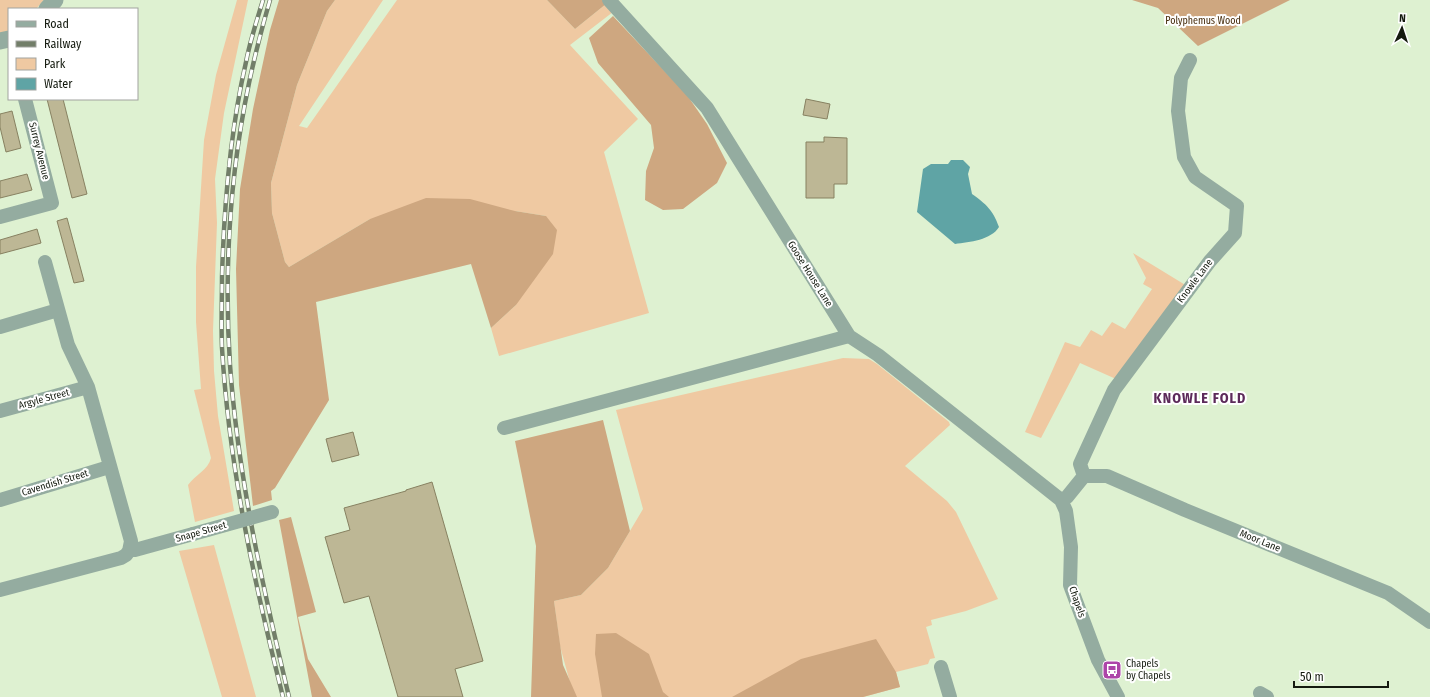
<svg xmlns="http://www.w3.org/2000/svg" width="1430" height="697" font-family="'Fira Sans Condensed',sans-serif">
  <style>
    .green { fill: #efc9a2 }
    .forest { fill: #cea780 }
    .water { fill: #5fa4a5 }
    .building { fill: #bdb795; stroke: #878161 }
    .lines { fill: none; stroke-linecap: round; stroke-linejoin: round }
    .minor { stroke: #94aca0; stroke-width: 14 }
    .tertiary { stroke: #94aca0; stroke-width: 17 }
    .rail-casing { stroke: #727e69; stroke-width: 4.5 }
    .rail { stroke: #fff; stroke-width: 3; stroke-dasharray: 9; stroke-linecap: butt }
    .minor-bridge { stroke: #94aca0; stroke-width: 14 }
    .labels { text-anchor: middle; dominant-baseline: central; stroke-width: 4; stroke-linejoin: round; paint-order: stroke }
    .park-label { font-size: 10px; fill: #462c0c; stroke: #fff }
    .street-label { font-size: 10px; fill: #141a0f; stroke: #fff }
    .poi-label { font-size: 10px; fill: #141a0f; stroke: #fff; text-anchor: start }
    .district-label { font-size: 14px; font-weight: bold; letter-spacing: 1px; fill: #5c2a5a; stroke: #fff }
  </style>
  <rect width="100%" height="100%" fill="#def1d1"/>
  <path class="green" d="M0 0H44L36 9H9V30L0 34Z
    M237 0H248L224 113 215 179 217 223 213 331 214 371 218 416 234 511 195 522 188 485C195 475 208 470 211 458L194 390 201 389 196 322V267L204 140 216 75Z
    M335 0H383L299 126 307 128 397 0H547L575 29 606 4 613 12 570 45 638 119 604 152 649 313 499 356 491 328 516 305 546 216 515 211 370 219 289 267 285 262 272 213 271 183 297 85 327 11Z
    M1133 253 1187 286 1116 379 1080 363 1041 438 1025 432 1065 342 1080 347 1091 330 1102 336 1112 322 1125 329 1152 289 1143 284 1146 278Z
    M843 358 869 359 877 364 949 422 950 425 905 466 947 501 956 512 998 599 966 611 931 620 932 625 926 627 935 658 930 659 928 664 896 672 900 687 863 697H574L560 646 554 601 581 595 608 568 643 509 616 410Z
    M214 545 256 697H222L179 551Z"/>
  <path class="forest" d="M279 0H335L327 11 297 85 271 183 272 213 285 262 289 267 370 219 426 198 470 199 515 211 546 216 557 230 553 254 516 305 491 328 471 264 316 302 329 400 275 488 271 491 272 500 253 506 239 385 236 269 240 189 253 109 270 30Z
    M547 0H602L606 4 575 29Z
    M1132 0H1290L1198 46 1158 8Z
    M613 16 687 95 707 124 727 163 717 183 683 209 663 210 645 200 646 171 654 148 651 125 598 63 589 38Z
    M603 420 630 531 608 568 581 595 554 601 563 665 577 697H531L536 546 515 441Z
    M291 517 316 612 298 617 308 659 331 697H312L279 520Z
    M616 633 649 654 663 692 669 697H602L595 654 596 634Z
    M876 639 896 672 900 687 863 697H732L801 659Z"/>
  <path class="water" d="M951 160H963L970 167 968 174 972 194C986 204 993 210 999 227 991 240 970 242 955 244L917 212 923 169 931 164H948Z"/>
  <path class="building" d="M47 99H63L87 194 72 198Z
    M806 99 830 104 827 119 803 115Z
    M12 111 21 148 6 152 0 127V114Z
    M824 137 847 138V184H834V198H806V142H824Z
    M27 174 32 190 0 198V181Z
    M67 218 84 281 74 283 57 221Z
    M37 229 41 243 0 254V240Z
    M353 432 359 455 332 462 326 439Z
    M432 482 483 661 455 669 463 697H398L369 596 344 603 325 537 350 530 344 508 406 491V490Z"/>
  <g class="lines">
    <path class="minor" d="M609 0 707 108 849 336 878 355 1061 500 1066 511 1071 547 1070 585 1098 660 1118 697
      M0 217 52 203 25 99
      M0 327 58 310
      M0 411 88 387
      M504 428 849 336
      M1084 476H1107L1185 510 1388 593 1430 622
      M0 500 109 467
      M1061 500 1067 497 1084 476 1080 464 1114 390 1210 261 1235 233 1237 206 1195 177 1184 157 1178 111 1181 78 1190 60
      M130 548 135 550 193 534
      M0 590 121 558 126 555 129 551 131 541 88 387 68 345 45 262
      M941 667 950 697
      M1260 693 1267 697"/>
    <path class="tertiary" d="M47 9 55 0
      M0 41 9 39"/>
    <g class="rail-casing">
      <path id="rail" d="M263 0C257 20 250 41 246 62 230 132 224 205 222 277 222 300 221 324 222 348 229 466 254 582 283 697
        M270 0C262 27 255 55 249 83 230 174 224 273 230 365 238 477 263 588 289 697"/>
    </g>
    <use href="#rail" class="rail"/>
    <path class="minor-bridge" d="M193 534 272 512"/>
  </g>
  <defs>
    <g id="bus-square" transform="scale(1)"><rect x="-9" y="-9" width="18" height="18" rx="4" fill="#ad45a9" stroke="#fff"/><path d="M-5-6H5V4H4V6H2V4H-2V6H-4V4H-5ZM-3.5-4V0h7V-4ZM-3.5 1.2v1.5H-2V1.2ZM2 1.2v1.5H3.5V1.2Z" fill="#fff"/></g>
  </defs>
  <g fill-rule="evenodd">
    <use href="#bus-square" x="1112" y="670"/>
  </g>
  <g class="labels">
    <g class="park-label">
      <text x="1203" y="21">Polyphemus Wood</text>
    </g>
    <g class="street-label">
      <text transform="translate(39 151) rotate(76)">Surrey Avenue</text>
      <text transform="translate(810 274) rotate(58)">Goose House Lane</text>
      <text transform="translate(1195 281) rotate(-53)">Knowle Lane</text>
      <text transform="translate(44 399) rotate(-15)">Argyle Street</text>
      <text transform="translate(55 483) rotate(-17)">Cavendish Street</text>
      <text transform="translate(201 532) rotate(-16)">Snape Street</text>
      <text transform="translate(1260 541) rotate(22)">Moor Lane</text>
      <text transform="translate(1077 602) rotate(71)">Chapels</text>
    </g>
    <g class="poi-label">
      <text x="1126" y="664">Chapels<tspan x="1126" dy="12">by Chapels</tspan></text>
    </g>
    <g class="district-label">
      <text x="1200" y="398">KNOWLE FOLD</text>
    </g>
  </g>
  <rect x="8" y="8" width="130" height="92" fill="#ffffff" stroke="#a1a39f"/>
  <rect x="16" y="21" width="20" height="6" fill="#94aca0" stroke="#a1a39f"/>
  <text x="44" y="28" font-size="12" fill="#141a0f">Road</text>
  <rect x="16" y="41" width="20" height="6" fill="#727e69" stroke="#a1a39f"/>
  <text x="44" y="48" font-size="12" fill="#141a0f">Railway</text>
  <rect x="16" y="58" width="20" height="12" fill="#efc9a2" stroke="#a1a39f"/>
  <text x="44" y="68" font-size="12" fill="#141a0f">Park</text>
  <rect x="16" y="78" width="20" height="12" fill="#5fa4a5" stroke="#a1a39f"/>
  <text x="44" y="88" font-size="12" fill="#141a0f">Water</text>
  <g transform="translate(1402 28) rotate(3)" stroke="#ffffff" stroke-width="3" paint-order="stroke">
  <path d="M0-3L7 15L0 10L-7 15Z" fill="#141a0f"/>
  <text y="-6" font-size="11" font-weight="bold" text-anchor="middle" fill="#141a0f">N</text>
  </g>
  <path d="M1294 681v6h94v-6" fill="none" stroke="#141a0f" stroke-width="2"/>
  <text x="1300" y="681" font-size="12" fill="#141a0f" stroke="#ffffff" stroke-width="3" paint-order="stroke">50 m</text>
</svg>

══════

How to complete this task: Return the count of lines in the entries above that include the word "ffffff", without any added text.

Solution for this exercise: 3